# BRIEF A
Reproduce the records verbatim, starting at the line containing "- 🔭 I’m currently working at Cegid" and ending at the end of the records, both included.

── PASSAGE SHOWN ──

Gray Matter: Lecture halls are not conducive to student success

By now, every student is well-acquainted with the layout of a typical lecture hall, with its sweeping rows, intimidating lectern and podium and awkwardly narrow aisleways. 

Lecture halls may be ubiquitous at USC and at any other college campus, but a large body of research, including a study conducted by professors at the University of North Carolina at Chapel Hill, has found that their layout and structure are not optimal for student learning. This research suggests that an overhaul in not just classroom design but also lecture styles may be necessary to improve student learning.

One shortcoming of a lecture hall’s cascading seating is that students can see the screens of everyone sitting in front of them. This may mean that even if you’re on task and diligently taking notes, pictures, videos and notifications popping up left and right on the screens in front of you can be really distracting. This is especially an issue for people with neurological disorders that impair attention, such as attention-deficit disorder and attention-deficit hyperactivity disorder. 

As humans, we already have limited attentional capacity, according to cognitive neuroscientists. Donald Broadbent, an early psychologist, described attention filtering as a bottleneck in which we receive large quantities of information in the body of the bottle, but only a fraction of that information makes it through the bottleneck to be attended to. 

For people with attention deficits, this limited attention is exacerbated; brain scans have shown that people with ADHD have a smaller frontal lobe, the part of the brain responsible for attention. Because of this, their attentional capacity is even further reduced. Additional research on selective attention has shown that as the brain filters through environmental stimuli, objects that are colorful and in motion are more likely to attract attention. This means that your peers’ laptop screens are highly salient to your brain’s attentional processing system, making it an easy distraction.

───
── PROVIDED DATA ──

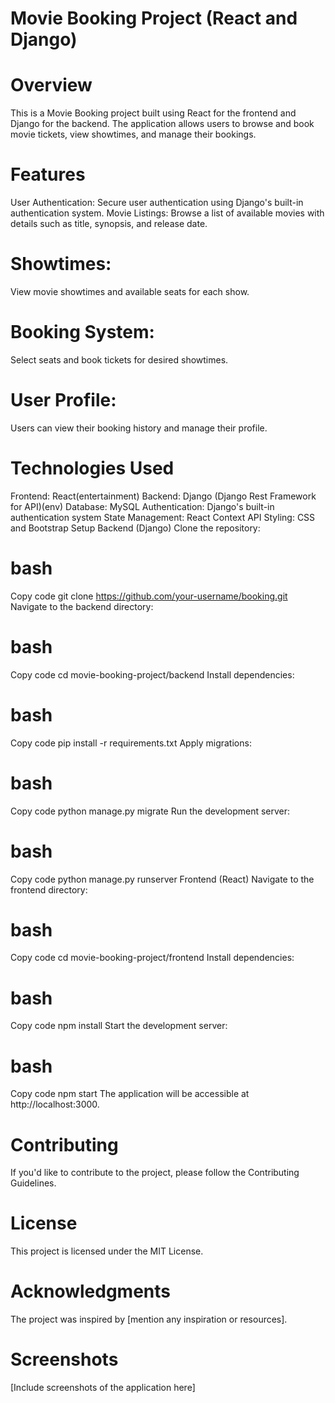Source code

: # Movie Booking Project (React and Django)


# Overview


This is a Movie Booking project built using React for the frontend and Django for the backend. The application allows users to browse and book movie tickets, view showtimes, and manage their bookings.

# Features

User Authentication: Secure user authentication using Django's built-in authentication system.
Movie Listings: Browse a list of available movies with details such as title, synopsis, and release date.
# Showtimes: 
View movie showtimes and available seats for each show.
# Booking System:
Select seats and book tickets for desired showtimes.
# User Profile: 
Users can view their booking history and manage their profile.
# Technologies Used

Frontend: React(entertainment)
Backend: Django (Django Rest Framework for API)(env)
Database: MySQL
Authentication: Django's built-in authentication system
State Management: React Context API
Styling: CSS and Bootstrap
Setup
Backend (Django)
Clone the repository:

# bash
Copy code
git clone https://github.com/your-username/booking.git
Navigate to the backend directory:

# bash
Copy code
cd movie-booking-project/backend
Install dependencies:

# bash
Copy code
pip install -r requirements.txt
Apply migrations:

# bash
Copy code
python manage.py migrate
Run the development server:

# bash
Copy code
python manage.py runserver
Frontend (React)
Navigate to the frontend directory:

# bash
Copy code
cd movie-booking-project/frontend
Install dependencies:

# bash
Copy code
npm install
Start the development server:

# bash
Copy code
npm start
The application will be accessible at http://localhost:3000.

# Contributing
If you'd like to contribute to the project, please follow the Contributing Guidelines.

# License
This project is licensed under the MIT License.

# Acknowledgments
The project was inspired by [mention any inspiration or resources].

# Screenshots
[Include screenshots of the application here]
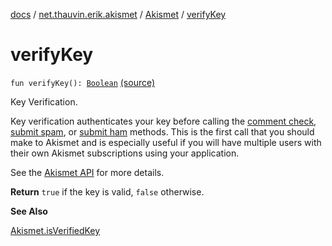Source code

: [docs](../../index.md) / [net.thauvin.erik.akismet](../index.md) / [Akismet](index.md) / [verifyKey](./verify-key.md)

# verifyKey

`fun verifyKey(): `[`Boolean`](https://kotlinlang.org/api/latest/jvm/stdlib/kotlin/-boolean/index.html) [(source)](https://github.com/ethauvin/akismet-kotlin/tree/master/src/main/kotlin/net/thauvin/erik/akismet/Akismet.kt#L249)

Key Verification.

Key verification authenticates your key before calling the [comment check](check-comment.md),
[submit spam](submit-spam.md), or [submit ham](submit-ham.md) methods. This is the first call that you
should make to Akismet and is especially useful if you will have multiple users with their own Akismet
subscriptions using your application.

See the [Akismet API](https://akismet.com/development/api/#verify-key) for more details.

**Return**
`true` if the key is valid, `false` otherwise.

**See Also**

[Akismet.isVerifiedKey](is-verified-key.md)

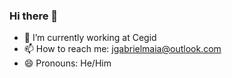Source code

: ### Hi there 👋

- 🔭 I’m currently working at Cegid
- 📫 How to reach me: jgabrielmaia@outlook.com
- 😄 Pronouns: He/Him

───

# BRIEF B
Answer from the lecture hall passage:
(i) Professors at which university conducted a study cited on lecture hall layout?
(ii) Which early psychologist described attention filtering as a bottleneck?
(iii) Which part of the brain have brain scans shown to be smaller in people with ADHD?

# EXERCISE OUTPUT A
- 🔭 I’m currently working at Cegid
- 📫 How to reach me: jgabrielmaia@outlook.com
- 😄 Pronouns: He/Him

# EXERCISE OUTPUT B
(i) The University of North Carolina at Chapel Hill
(ii) Donald Broadbent
(iii) The frontal lobe